Celebrating our community members with the fourth annual JavaScriptLandia awards
At JSConf 2025, the OpenJS Foundation proudly celebrated six incredible community leaders with the fourth annual JavaScriptLandia Awards. These awards shine a light on people who go above and beyond to support open source, whether through education, standards, security, or community building. Winners were recognized on stage Thursday, October 16.
Xiaoji is an incredible engineer and mentor. She has a knack for solving problems in ways that improve both the code and its long-term maintainability, and her code reviews always reveal smarter, simpler approaches. Over the years, she’s supported countless deck.gl users, quietly doing the crucial work that keeps the project thriving. She rewrote react-map-gl to handle diverging mapbox and maplibre versions, automated and secured our package releases, written more documentation than anyone, squashed countless bugs, and kept releases running smoothly.
Ethan has been a rockstar on the OpenJS Program Committee and the Package Metadata Working Group, always jumping in with ideas and making things happen. Ethan has been a strong voice in Node.js and Undici, contributed to WinterCG, and helped strengthen the OpenJS Foundation’s collaboration spaces. On top of all that, he’s played a key role in bringing companies like Harper into the foundation, making the community stronger, more collaborative, and better connected. Simply put, Ethan leads by example, and we’re lucky to have him.
Aviv has made a huge impact on Node.js since joining last year. He’s tackled everything from triage and nodejs/help to core, the website, and API docs, always sweating the details and helping others get their PRs across the finish line. He’s fearless with complex challenges, thoughtful in collaboration, and quick to course-correct when needed. Aviv balances contributor and project needs with honesty, humility, and a proactive attitude, making him a trusted and respected role model in the community.

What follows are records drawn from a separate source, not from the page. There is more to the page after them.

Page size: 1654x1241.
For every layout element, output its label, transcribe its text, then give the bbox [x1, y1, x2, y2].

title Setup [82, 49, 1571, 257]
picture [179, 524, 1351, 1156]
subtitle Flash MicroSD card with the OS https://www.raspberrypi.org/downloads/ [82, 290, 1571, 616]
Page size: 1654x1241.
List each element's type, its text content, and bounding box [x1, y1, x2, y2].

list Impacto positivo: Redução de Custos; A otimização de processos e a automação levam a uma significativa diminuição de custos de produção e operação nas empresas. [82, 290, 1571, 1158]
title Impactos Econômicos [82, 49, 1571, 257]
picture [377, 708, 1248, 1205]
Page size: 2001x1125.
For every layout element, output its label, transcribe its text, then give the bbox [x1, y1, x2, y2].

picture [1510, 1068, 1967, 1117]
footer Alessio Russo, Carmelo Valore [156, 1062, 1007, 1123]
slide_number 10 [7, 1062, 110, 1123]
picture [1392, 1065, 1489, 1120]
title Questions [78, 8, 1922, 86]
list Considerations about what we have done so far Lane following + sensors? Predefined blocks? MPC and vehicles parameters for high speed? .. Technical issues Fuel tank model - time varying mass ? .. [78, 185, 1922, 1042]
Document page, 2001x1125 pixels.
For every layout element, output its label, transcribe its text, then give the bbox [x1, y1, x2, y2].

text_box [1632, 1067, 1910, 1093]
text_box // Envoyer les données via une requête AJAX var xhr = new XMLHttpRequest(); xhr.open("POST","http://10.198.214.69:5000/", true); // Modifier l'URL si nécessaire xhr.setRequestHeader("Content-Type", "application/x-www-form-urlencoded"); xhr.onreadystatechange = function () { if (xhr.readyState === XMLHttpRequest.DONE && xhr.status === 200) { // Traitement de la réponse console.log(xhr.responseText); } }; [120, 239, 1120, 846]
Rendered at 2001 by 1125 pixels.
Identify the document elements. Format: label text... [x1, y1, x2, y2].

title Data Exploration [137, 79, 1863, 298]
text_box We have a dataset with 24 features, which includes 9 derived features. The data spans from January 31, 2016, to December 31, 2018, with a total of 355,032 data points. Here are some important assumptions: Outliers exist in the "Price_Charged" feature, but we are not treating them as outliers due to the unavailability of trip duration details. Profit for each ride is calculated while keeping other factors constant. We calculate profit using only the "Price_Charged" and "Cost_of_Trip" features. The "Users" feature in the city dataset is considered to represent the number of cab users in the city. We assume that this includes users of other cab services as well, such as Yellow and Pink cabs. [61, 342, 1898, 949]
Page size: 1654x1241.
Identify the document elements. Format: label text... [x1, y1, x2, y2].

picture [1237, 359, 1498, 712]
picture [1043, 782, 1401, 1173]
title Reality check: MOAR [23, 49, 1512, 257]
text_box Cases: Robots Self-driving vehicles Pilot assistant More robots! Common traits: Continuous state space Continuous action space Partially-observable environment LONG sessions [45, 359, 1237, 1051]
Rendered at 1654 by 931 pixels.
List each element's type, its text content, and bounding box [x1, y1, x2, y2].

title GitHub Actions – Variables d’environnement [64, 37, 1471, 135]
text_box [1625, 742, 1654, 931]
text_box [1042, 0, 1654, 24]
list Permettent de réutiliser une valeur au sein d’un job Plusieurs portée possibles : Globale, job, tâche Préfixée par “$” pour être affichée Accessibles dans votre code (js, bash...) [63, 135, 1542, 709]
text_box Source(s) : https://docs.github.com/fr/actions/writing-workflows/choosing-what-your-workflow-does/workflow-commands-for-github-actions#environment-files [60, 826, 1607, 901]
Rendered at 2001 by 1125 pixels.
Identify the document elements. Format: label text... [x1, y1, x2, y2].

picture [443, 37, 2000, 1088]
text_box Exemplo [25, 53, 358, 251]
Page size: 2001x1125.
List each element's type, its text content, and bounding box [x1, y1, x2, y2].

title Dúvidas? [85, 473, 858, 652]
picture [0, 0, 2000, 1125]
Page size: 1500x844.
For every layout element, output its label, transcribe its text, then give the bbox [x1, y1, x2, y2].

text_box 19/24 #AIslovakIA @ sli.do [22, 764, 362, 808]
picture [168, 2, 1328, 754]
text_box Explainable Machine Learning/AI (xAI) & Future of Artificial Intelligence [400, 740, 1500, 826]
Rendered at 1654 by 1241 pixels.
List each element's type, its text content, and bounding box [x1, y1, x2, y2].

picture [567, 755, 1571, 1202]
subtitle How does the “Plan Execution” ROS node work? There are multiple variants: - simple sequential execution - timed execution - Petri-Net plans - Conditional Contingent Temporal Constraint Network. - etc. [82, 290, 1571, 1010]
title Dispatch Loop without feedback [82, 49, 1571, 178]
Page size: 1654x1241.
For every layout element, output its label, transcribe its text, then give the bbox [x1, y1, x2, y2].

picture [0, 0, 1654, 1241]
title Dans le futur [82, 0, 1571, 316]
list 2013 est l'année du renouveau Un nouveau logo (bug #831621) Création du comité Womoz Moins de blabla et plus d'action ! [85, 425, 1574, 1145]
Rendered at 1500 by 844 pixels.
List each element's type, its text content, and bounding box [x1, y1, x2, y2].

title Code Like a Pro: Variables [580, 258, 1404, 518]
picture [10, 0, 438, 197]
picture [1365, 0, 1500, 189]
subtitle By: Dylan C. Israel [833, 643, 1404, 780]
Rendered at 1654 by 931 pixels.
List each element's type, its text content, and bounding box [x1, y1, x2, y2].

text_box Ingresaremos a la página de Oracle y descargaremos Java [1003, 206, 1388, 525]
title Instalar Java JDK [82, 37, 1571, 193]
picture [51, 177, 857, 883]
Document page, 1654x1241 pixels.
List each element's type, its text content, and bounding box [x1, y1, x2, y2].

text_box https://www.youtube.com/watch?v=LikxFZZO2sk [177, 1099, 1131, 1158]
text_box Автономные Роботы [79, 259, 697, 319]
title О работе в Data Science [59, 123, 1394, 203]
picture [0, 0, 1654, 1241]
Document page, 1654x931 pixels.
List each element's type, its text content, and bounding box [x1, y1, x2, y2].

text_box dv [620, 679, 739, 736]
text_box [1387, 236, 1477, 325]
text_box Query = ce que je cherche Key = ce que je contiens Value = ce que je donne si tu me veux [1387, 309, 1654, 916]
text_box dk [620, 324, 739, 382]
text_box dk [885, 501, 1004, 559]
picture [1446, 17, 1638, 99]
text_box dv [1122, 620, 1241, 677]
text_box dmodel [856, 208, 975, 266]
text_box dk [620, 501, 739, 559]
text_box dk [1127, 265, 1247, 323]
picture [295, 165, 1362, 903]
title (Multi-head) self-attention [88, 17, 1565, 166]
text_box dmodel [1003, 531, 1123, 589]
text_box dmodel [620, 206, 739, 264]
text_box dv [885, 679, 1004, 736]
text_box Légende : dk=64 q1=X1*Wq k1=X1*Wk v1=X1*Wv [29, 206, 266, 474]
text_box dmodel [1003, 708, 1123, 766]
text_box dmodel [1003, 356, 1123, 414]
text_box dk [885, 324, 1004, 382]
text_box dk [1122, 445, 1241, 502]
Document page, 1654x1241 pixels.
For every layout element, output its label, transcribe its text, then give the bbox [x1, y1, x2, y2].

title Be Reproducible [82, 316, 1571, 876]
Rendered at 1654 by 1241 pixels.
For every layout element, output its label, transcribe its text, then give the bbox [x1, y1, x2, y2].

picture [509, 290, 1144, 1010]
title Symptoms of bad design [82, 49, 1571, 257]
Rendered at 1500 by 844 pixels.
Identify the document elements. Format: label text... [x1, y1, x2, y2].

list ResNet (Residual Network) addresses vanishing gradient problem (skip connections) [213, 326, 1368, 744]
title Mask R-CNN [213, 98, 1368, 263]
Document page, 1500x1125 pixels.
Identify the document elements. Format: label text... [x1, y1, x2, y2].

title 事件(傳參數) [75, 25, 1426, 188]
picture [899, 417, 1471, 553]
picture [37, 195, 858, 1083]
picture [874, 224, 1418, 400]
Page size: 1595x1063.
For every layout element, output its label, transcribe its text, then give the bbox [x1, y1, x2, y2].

Rafael Gonzaga has been making waves in the Node.js community by launching a mentorship channel and weekly live Node.js mentoring sessions dedicated to helping new contributors get started. He’s all about breaking down barriers, sharing knowledge, and guiding folks through the process of contributing to Node. Thanks to his efforts, more people are learning the ropes, gaining confidence, and actually making meaningful contributions. Rafael’s dedication to lifting others up is exactly the kind of energy that keeps the Node.js community thriving.
Lea is a rare person who has strong academic credentials, has helped create rigorous industry standards, but always focuses on the needs of real world users who have little patience with the underlying theory and mind-numbing detail. Furthermore she has spent much of her career in open source communities building products and services that make those theories and standards truly available to the web community. During Lea's tenure on the W3C TAG, she not only contributed to the day to day work of design reviews and liaison with the JS standards community, but initiated new work to improve and explain the web's Design Principles to web developers.
Sarah is unstoppable. She dives into the deepest corners of GitHub and obscure mailing lists to surface the stories that really matter in open source and security. Her output is prolific, her insight unmatched. She helps even the most plugged-in developers stay current on the fast-moving intersection of JavaScript, open source, and software supply chain security. She brings the precision of an investigative journalist and the heart of someone who truly understands and cares about the open source community.
We’re grateful to all the nominees and winners who remind us what makes this community so special. Congratulations to this year’s honorees and thank you for continuing to make the JavaScript ecosystem stronger, kinder, and more connected.